The first part worked well. Rahat Ali led a bowling unit that aimed for the cracks as opposed to trying anything spectacular. The scoring stalled with in-and-out fields in place. Three of the six Zimbabweans to be dismissed today fell to poor shots. When their batsmen try to dominate the bowlers, though, they couldn’t keep it up for long enough. Chatara struck the first blows with wickets of Mohammad Hafeez and Azhar Ali, and Utseya accounted for the dangerous Khurram Manzoor for 54, and Asad Shafiq.
That batting freely would be difficult was evident for the morning session. Rahat and Abdur Rehman began with the simple plan of landing the ball near the crack that runs down the middle of the pitch. The ball would jag either side after hitting the crack, and a wicket always looked around the corner. Rahat first got Vusi Sibanda, who batted at No. 6 because he was unwell on the third day.
The pressure – the two bowled the first 12.4 overs of the day for just 25 runs – was palpable. When Saeed Ajmal came on to bowl, Malcolm Waller saw release in a short and wide ball, but failed to keep it down and gave point the catch. Junaid Khan, the other change, hit the crack even more regularly. Once when he did, the ball moved away from Elton Chigumbura, beating his outside edge. From a similar area, the next ball didn’t move, but the muscle memory had already drawn Chigumbura across, and the edge was taken.
The chaos continued after lunch when Brendan Taylor ended his fighting innings with a limp drive at a full and wide delivery. The lead hadn’t yet reached 250. Richmond Mutumbani now began to attack, scoring 21 off the 25 balls he faced after Taylor got out. Those crucial runs added, he got a leading edge to Ajmal, followed shortly by a flailing pull from Tendai Chatara.
Chatara was much more effective when it came to bowling. The Pakistan openers had somewhat rattled the Zimbabwe bowlers a bit as they began to walk at them and drive prodigiously. By the end of the seventh over, they had reached 29. Only one of those 29 was run. Taylor then called on Chatara. Hafeez continued to walk down the wicket. His premeditation consumed him. First he pulled a ball he should have been cutting. If this one fell short of mid-on, the next early walk down the wicket resulted in a leading edge that was swallowed by mid-on. It was followed up by a beauty to Azhar, a length ball that held its line in front of off, squaring the batsman up and hitting the off stump.

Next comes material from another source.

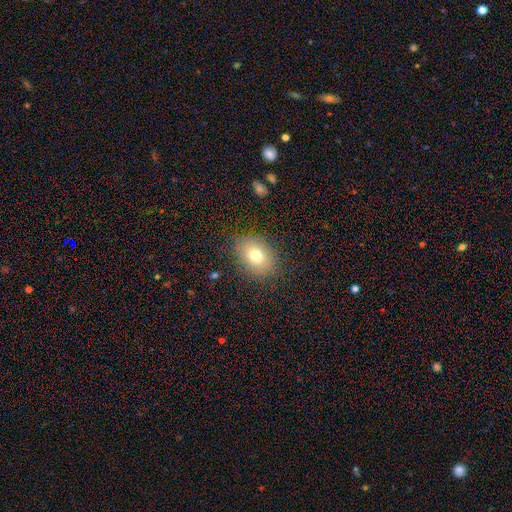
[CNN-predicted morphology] Smooth or featured? Predicted: smooth (p=0.75). How rounded? Predicted: in between (p=0.70). Merging? Predicted: none (p=0.84).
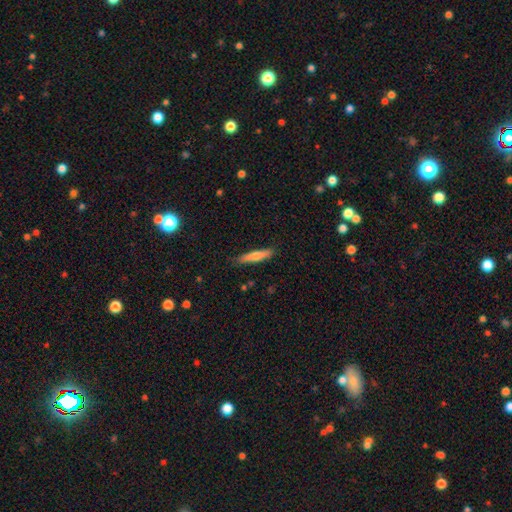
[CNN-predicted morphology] Smooth or featured: smooth — 63% (featured or disk — 30%)
How rounded: cigar-shaped — 88% (in between — 10%)
Merging: none — 85% (minor disturbance — 12%)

All this didn’t deter the first-innings half-centurion, Manzoor, who remained positive and kept attacking loose deliveries. The attitude seemed to rub onto Younis Khan too: they added they added 54 in 11 overs. Zimbabwe refused to let up, though. Utseya, despite being hit for two fours by Manzoor, troubled him with the dip he got. Soon after Manzoor reached his second fifty of the match, he fell to the dip. He pushed forward to defend, but the ball dropped shorter than he expected, and popped up for a bat-pad catch.
Younis soon moved too far across to a straight delivery from Brian Vitori, losing his leg stumps. Between them, the top four hit 21 boundaries in 99 runs. Attacking the inexperienced bowlers seemed something that was discussed beforehand. With four wickets down for 100, though, Misbah went back to the way he has become used to. For company was Asad Shafiq. They defended and defended, but they – Shafiq in particular – never really looked comfortable. Vitori especially troubled him from round the stumps, a wide angle that has got him more than once in this series.
Shafiq’s end, though, came to Utseya when he went back to cut a ball that wasn’t short enough, and edged it through to Mutumbani. Misbah and Adnan Akmal saw off the remaining 9.4 overs without further incident, making sure neither team could sleep more comfortably than the other.